By NICK SMITH
For Boss Hog's Cristina Martinez, it was like a scene out of a David Lynch movie - playing to dignitaries and athletes at Sydney's Olympic village during the band's just-completed Australian tour.
The noisy New York alt-rockers are hardly in the mainstream league of Midnight Oil, INXS or Kylie Minogue, who did their bit for the closing ceremony.
Adding to the oddity of their Olympics concert is the fact that for Martinez, "sport doesn't really do it for me - it was like playing a church social, it was like a David Lynch thing." As for the identities of the dignitaries - "Who knows?"
If she had had her way with the invitations, people such as Nick Cave and Jane Campion would have been on the guest list.
And Martinez would also have played her brand of fuzz-drenched primal rock'n'roll beside the Olympic pool while synchronised swimmers provided a sideshow.
"I really like the synchronised swimming," she says. "It's bizarre."
Synchronised swimming appeals to her New York artistic sensibility - take something as natural and humdrum as swimming and then muck it up.
The Big Apple is home for Martinez, her 3-year-old son Henry and husband Jon Spencer, who is also the frontman-guitarist of the Jon Spencer Blues Explosion who, with past albums and tours, is better-known in New Zealand than Boss Hog.
But after a legion of interviews with Antipodean journalists, Martinez is sick of speaking about her famous hubby.

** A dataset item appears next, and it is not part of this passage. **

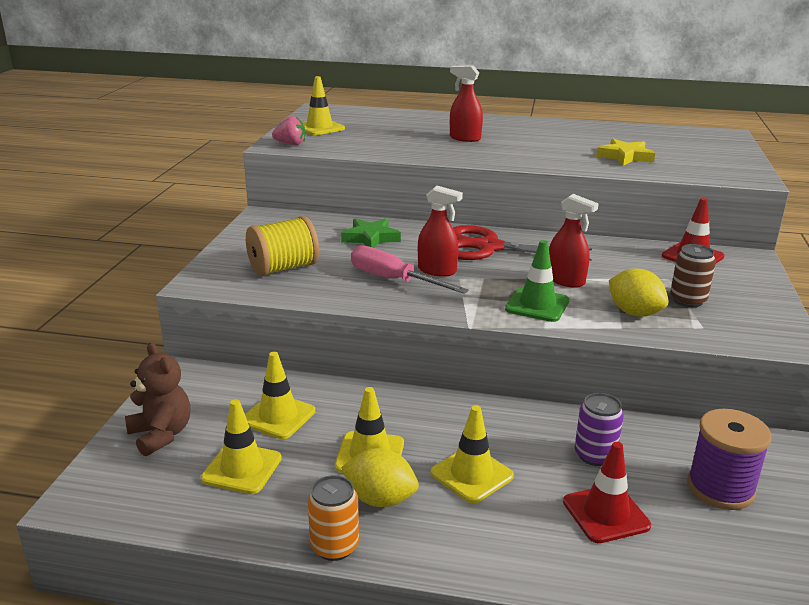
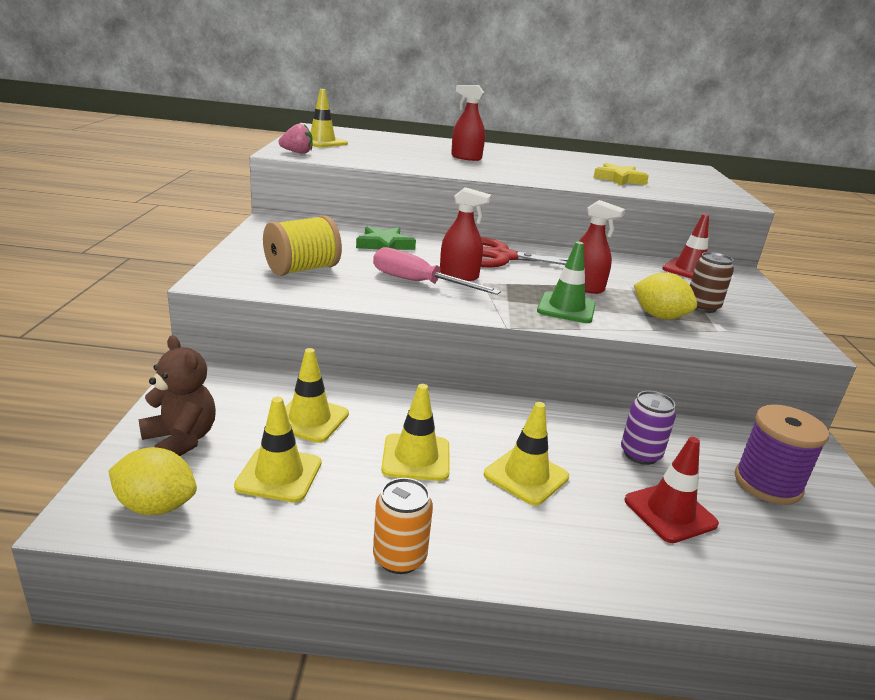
camera: 10 degrees left, 0 degrees up
(380, 499) = (437, 504): yellow lemon -> yellow lemon (156, 506)

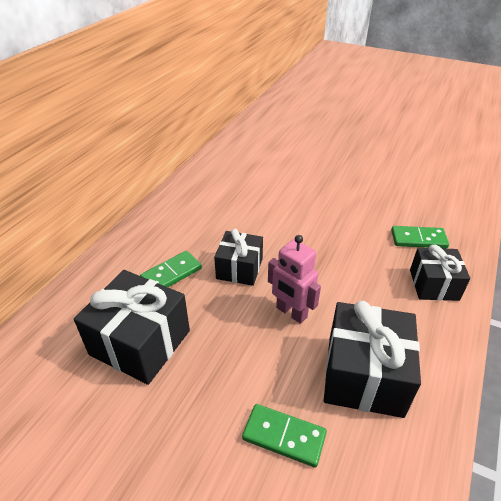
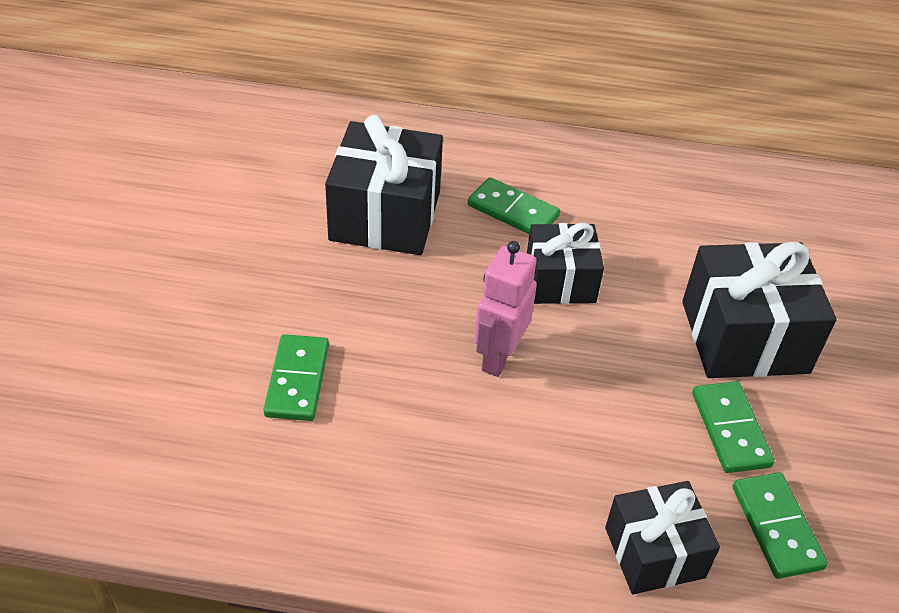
camera: 70 degrees right, 5 degrees up
(360, 236) = (730, 429): none -> green domino
(364, 375) = (416, 458): black gift -> black gift (744, 337)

Talk moves instead to her band's live form.
"Our shows have been consistently good, right from the beginning,"says the woman who marked the first Boss Hog gig by singing naked. "We're finely tuned for [the Powerstation], we're raising the bar every night and doing incredible shows."

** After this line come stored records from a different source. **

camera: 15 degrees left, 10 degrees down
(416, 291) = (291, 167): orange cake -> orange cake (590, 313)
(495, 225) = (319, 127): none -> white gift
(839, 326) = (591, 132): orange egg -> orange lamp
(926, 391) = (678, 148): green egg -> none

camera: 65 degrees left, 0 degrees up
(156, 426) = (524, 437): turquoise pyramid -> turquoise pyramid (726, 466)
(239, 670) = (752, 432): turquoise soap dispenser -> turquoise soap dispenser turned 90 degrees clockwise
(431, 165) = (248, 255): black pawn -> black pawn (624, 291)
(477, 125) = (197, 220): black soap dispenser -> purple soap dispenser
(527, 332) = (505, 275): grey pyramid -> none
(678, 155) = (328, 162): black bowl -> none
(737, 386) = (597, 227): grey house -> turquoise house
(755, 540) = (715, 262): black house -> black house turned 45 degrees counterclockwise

She describes the band - featuring, along with Spencer, the rhythm section of Jens Jergensen and Hollis Queens and Mark Boyce on keyboards - as "charismatic and fun" with an "in-your-face attitude."
"It's an amazing opportunity to let everything out of your system. I think we're all uninhibited."
She cheerfully admits to knowing next to nothing about Godzone, despite visiting here when the Blues Explosion toured in the 90s.
She flatters by saying she would love to spend time here on holiday. "I'd love to but we're taking our son out of school to do this." The reality is that rock'n'roll gigs leave little time for sightseeing.
But then it is hard touring with a 3-year-old, despite the nanny, and parenting is part of the reason Boss Hog have been so quiet of late.
Their fifth album Whiteout is their first since 1995's self-titled album on the Geffen label. Now it's comeback time and Martinez is gagging for the chance to show Kiwis the band's brand of rock'n'swagger.
"I'm always looking forward to the opportunity of doing something really weird."
* Boss Hog play the Powerstation on Monday October 23.
Boss Hog - Looking to get weird in New Zealand.